As a painter of the ideal sensuous figure, Renoir is truly the last of the greatest. It goes without saying that his predecessors were the Pompeian Fresco artists Raphael, Titian, Rubens, and Ingres. As a result of the influence of the artworks of Bonnard, Denis, Maillol, and Picasso, he fostered freedom in his art, further combining it with a balanced composition and form that is substantial and monumental in nature. As much as Renoir was a remarkable artist, he was an exceptional individual whose life story is heroic and inspiring. Just as the Luncheon of the Boating Party fills the viewer with enthusiasm, joy, and celebration, his life brings optimism to the hearts of the readers. Last but not least, the story of his life and artworks makes us grateful to have known, appreciated, and been inspired by such a generous person. To read his complete life, you can refer to the book, Renoir: An Intimate Biography, which is beautifully composed!
Resources.
- Renoir by Sophie Monneret.
- Renoir and His Art by Keith Wheldon.
- Renoir: An Intimate Biography by Ehrlich Barbara White.

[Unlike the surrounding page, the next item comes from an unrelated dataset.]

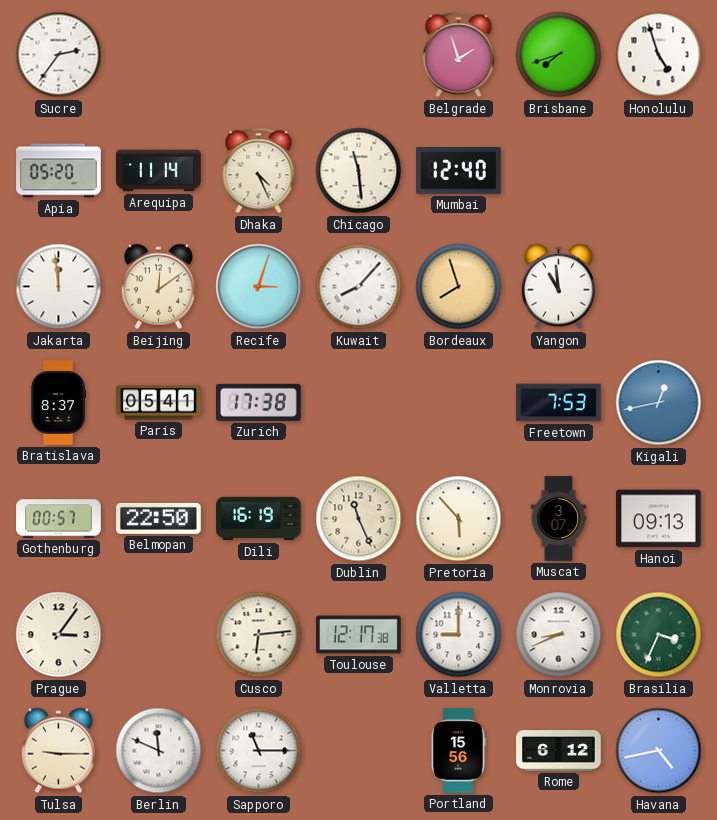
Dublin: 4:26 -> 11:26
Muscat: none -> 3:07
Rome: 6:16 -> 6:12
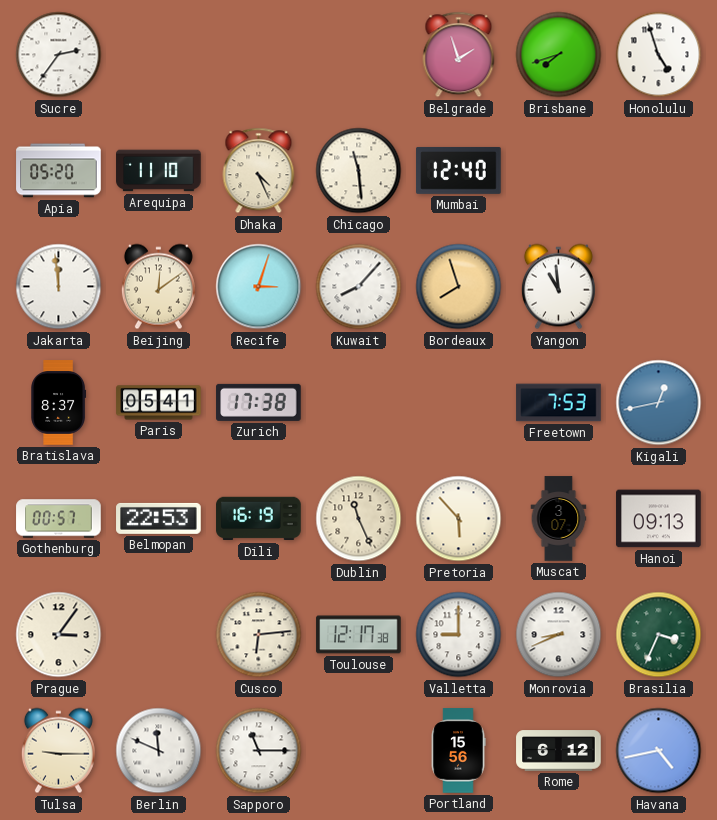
Arequipa: 11:14 -> 11:10
Belmopan: 22:50 -> 22:53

- The Genius of Renoir: Painting from the Clark by Sterling and Francine Clar Art Institute.
- The Great Book of French Impressionism by Diane Kelder.

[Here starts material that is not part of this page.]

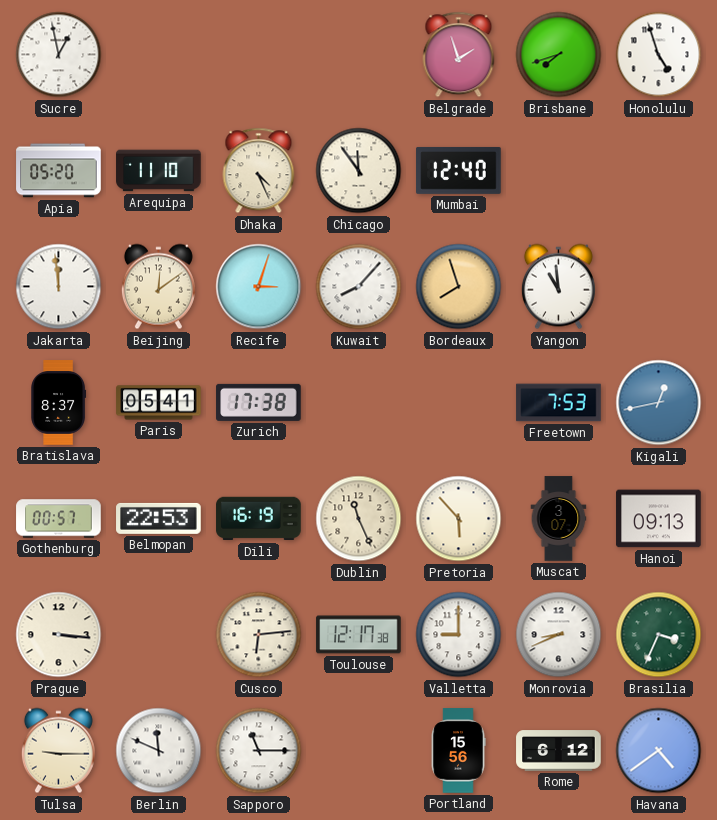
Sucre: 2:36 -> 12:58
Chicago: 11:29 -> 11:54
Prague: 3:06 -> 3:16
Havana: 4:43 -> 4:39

- Featured Image: Luncheon of the Boating Party by Pierre-Auguste Renoir, Public domain, via Wikimedia Commons
Frequently Asked Questions.
The Luncheon of the Boating Party celebrates the spirit of friendship, love, food, and great company, which represents the happiest years of Renoir’s life. What makes it more lovely is the use of finer strokes with contrasting colors to give it a photographic realism.
The Luncheon of the Boating Party is famous because it is one of the last paintings by Renoir in this genre, where he fused still life, landscape, and figurative art. Additionally, it is one of the largest canvases from the artist’s gallery, which demonstrates a lively atmosphere with impeccable impressionist skills.
Aline Charigot is the main character of the painting who is seated in a dark blue and fashionable dress with her dog. Renoir painted it one year after he met her. She is the future wife of the artist who would bear his children and live with him for the rest of his life.